Jack Dorsey, CEO of the fintech giant Block, recently executed a radical restructuring by discharging nearly 50% of his workforce, citing a pivot toward an AI-centric corporate model that renders traditional management hierarchies obsolete. The move, which follows a period where Block reported $3 billion in quarterly profit, signals a fundamental shift in how the Silicon Valley veteran views the intersection of human labor and emerging autonomous technologies.
The AI Pivot: Beyond “AI-Washing” Allegations
Addressing critics who suggest the layoffs were merely a correction for pandemic-era overhiring, Dorsey maintains that the decision stems from a technological inflection point reached in late 2023. He explicitly denies “AI-washing,” asserting that Block’s gross profit per employee was already competitive with industry peers. Instead, he points to the sudden sophistication of tools like Anthropic’s Opus 4.6 and OpenAI’s Codex 5.3, which shifted from simple code generation to managing vast, complex codebases.
Dorsey argues that these advancements allow companies to function as “intelligence layers” rather than bureaucratic structures. By integrating AI at the core, Dorsey believes Block can become more proactive, avoiding the “death by irrelevance” that faces firms clinging to 20th-century management models. “I want the company itself to feel like a mini AGI,” Dorsey stated, describing a future where customers “vibe-code” personalized products through an intelligence interface rather than interacting with static features.

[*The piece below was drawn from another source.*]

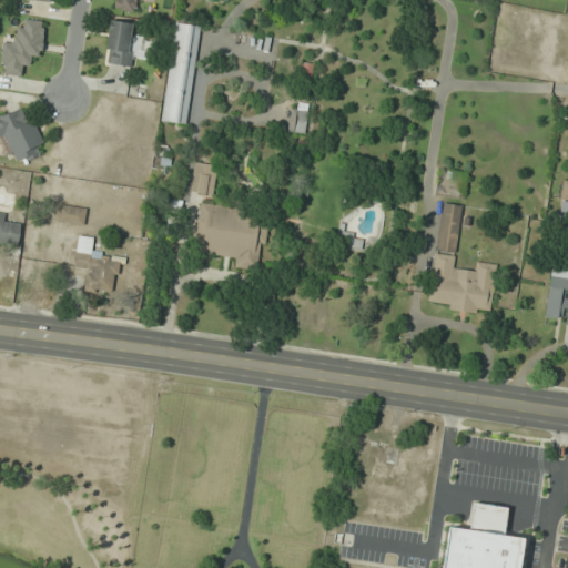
[(112,0),(112,8),(134,12),(135,0),(143,0),(149,1),(149,0),(112,0)]
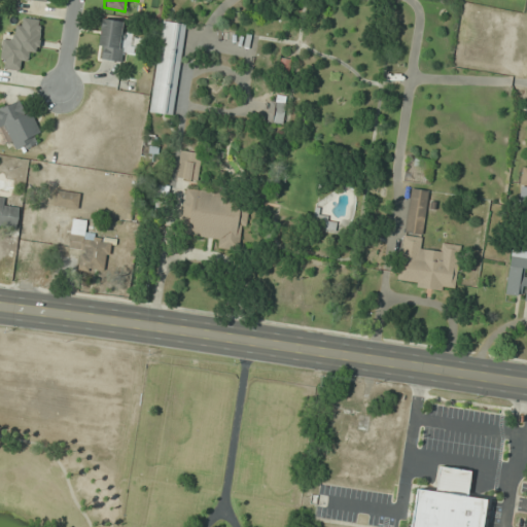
[(42,20),(22,18),(21,26),(13,26),(12,39),(2,37),(0,57),(0,58),(6,59),(5,69),(24,71),(26,53),(38,54),(42,20)]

Dismantling the 1900s Management Hierarchy
The restructuring aims to eliminate the traditional “command and control” layers that Dorsey identifies as a legacy of the industrial age. In his vision, a modern company should have no management hierarchy whatsoever. Instead, the organization should consist of work artifacts overseen by an intelligence layer that every employee can query and interact with to build intent.

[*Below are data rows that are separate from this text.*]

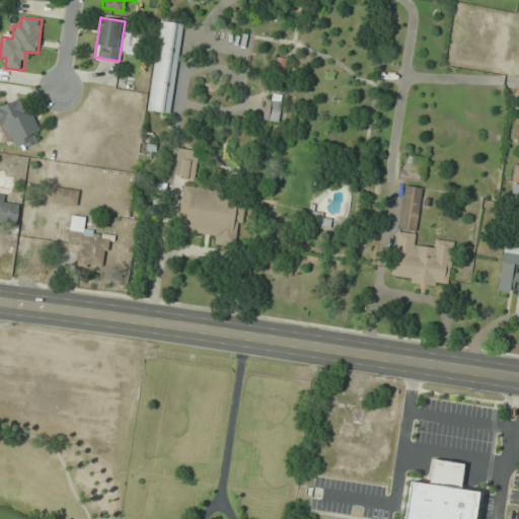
[(147,110),(170,114),(181,23),(159,20),(147,110)]
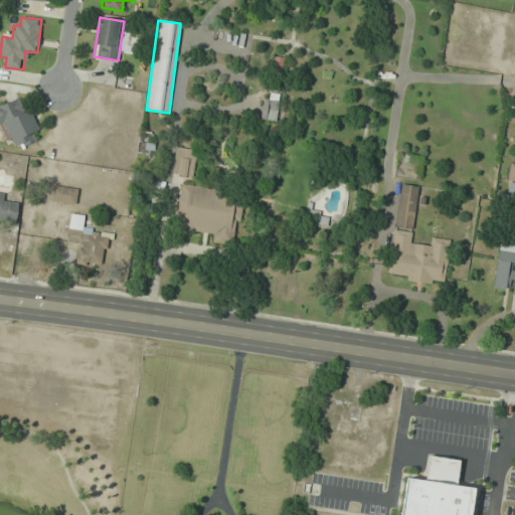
[(284,58),(276,56),(273,69),(281,72),(284,58)]
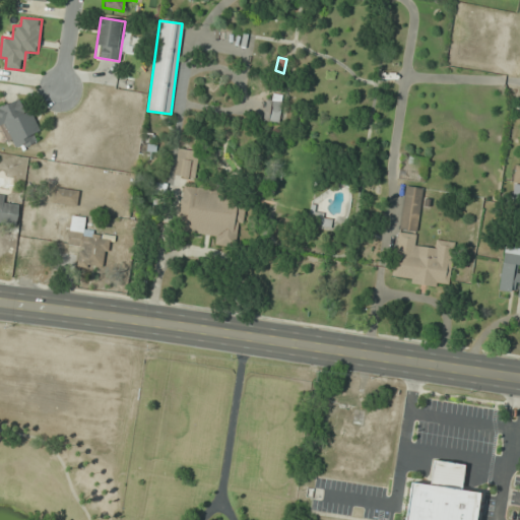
[(264,122),(280,123),(281,93),(265,93),(264,122)]
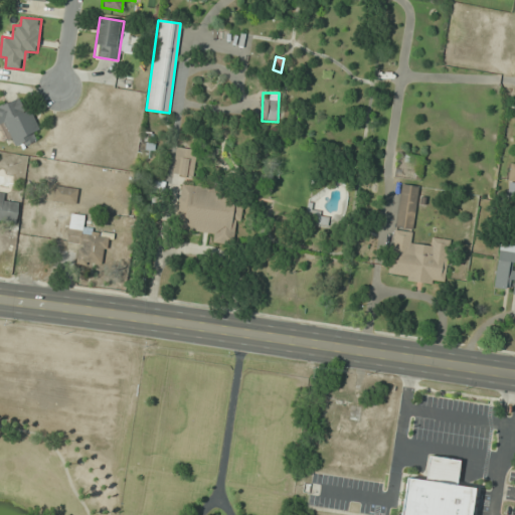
[(0,104),(0,132),(3,141),(12,137),(16,147),(41,136),(24,95),(0,104)]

The Metric of Success: Profit Per Employee
While the layoffs appeared cold to some—especially as Dorsey addressed the staff wearing a “LOVE” hat—the CEO insists the move was compassionate and strategic. He claims the severance packages were among the most generous in the market, designed to transition employees while the company maintained a position of financial strength. For Dorsey, the primary metric for the future of work is gross profit per employee, a figure he expects to skyrocket as AI absorbs routine white-collar tasks.
Decentralization and the Fragmented Social Landscape
Beyond Block, Dorsey remains a staunch advocate for open-source protocols, though he admits disappointment with the current state of social media. While he expresses gratitude that Elon Musk took X (formerly Twitter) private to overhaul its business model, he laments the ideological fragmentation the platform has fostered. Dorsey believes the “ultimate downfall” of Twitter was its existence as a centralized company rather than an open protocol.

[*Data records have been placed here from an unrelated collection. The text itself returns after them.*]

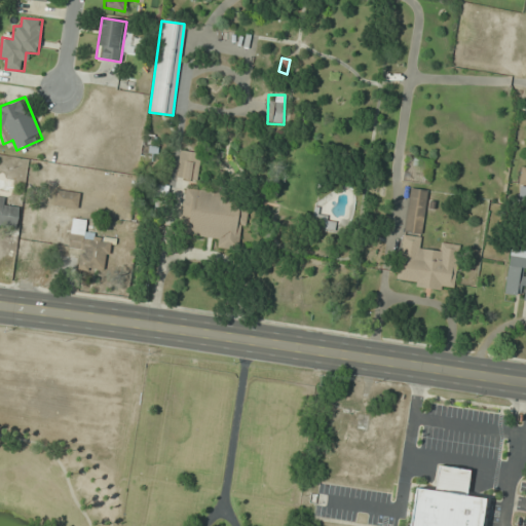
[(195,181),(200,153),(181,150),(176,177),(195,181)]
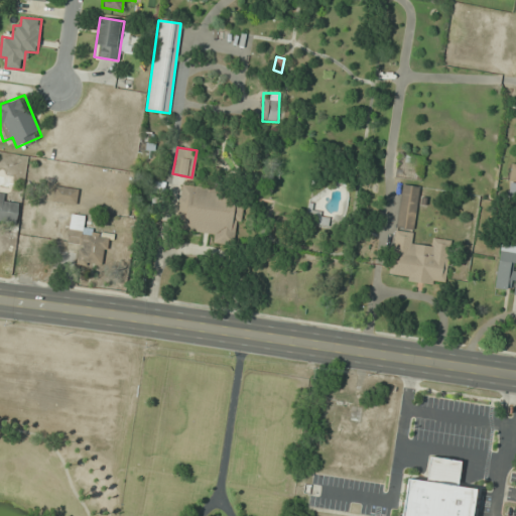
[(444,284),(450,240),(431,238),(429,254),(410,252),(418,186),(401,184),(389,277),(444,284)]
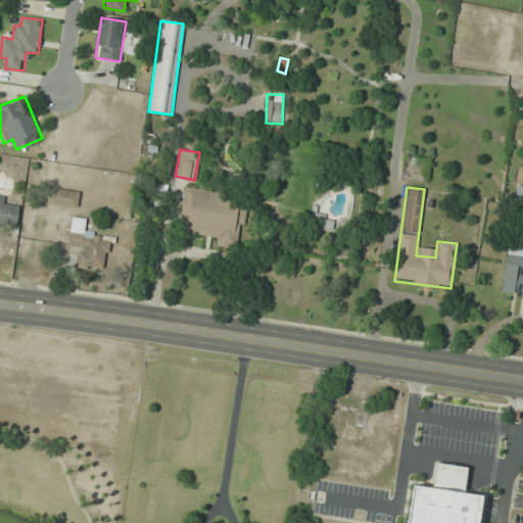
[(52,203),(78,206),(80,191),(54,188),(52,203)]
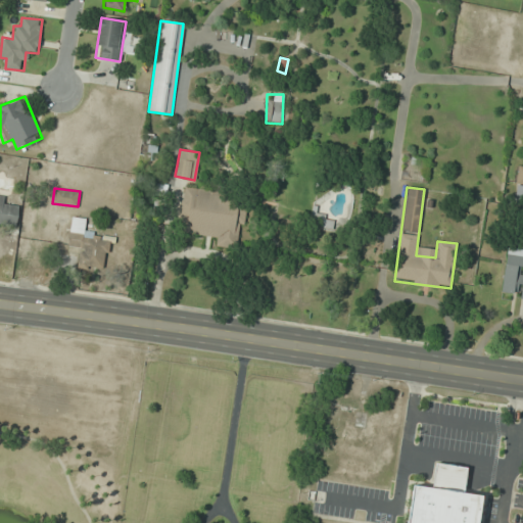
[(237,249),(246,199),(185,188),(177,230),(218,238),(216,245),(237,249)]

This commitment to decentralization led to his recent departure from the board of Bluesky. Dorsey revealed that the project, which he originally funded, drifted away from its mission as an open protocol to become a “normal company” with venture capital influence and algorithmic filter bubbles. He remains focused on Bitcoin, not as a general “crypto” play, but as the internet’s native, neutral protocol for value transmission.
An Existential Timeline for Corporate Survival
Dorsey issues a stark warning to other tech leaders: the window for adaptation is closing. He predicts that every organization failing to restructure around an intelligence layer will face an existential crisis within the next 24 months. As AI compounds at an unprecedented rate, Dorsey views the traditional corporate form as a liability.
Despite the upheaval, Dorsey maintains a disciplined personal routine, including an hour of daily meditation to manage the stress of leading a remote, nomadic workforce. His goal is to ensure Block survives the transition into an era where “agency derives from decentralization” and where the very definition of a “company” is being rewritten by code.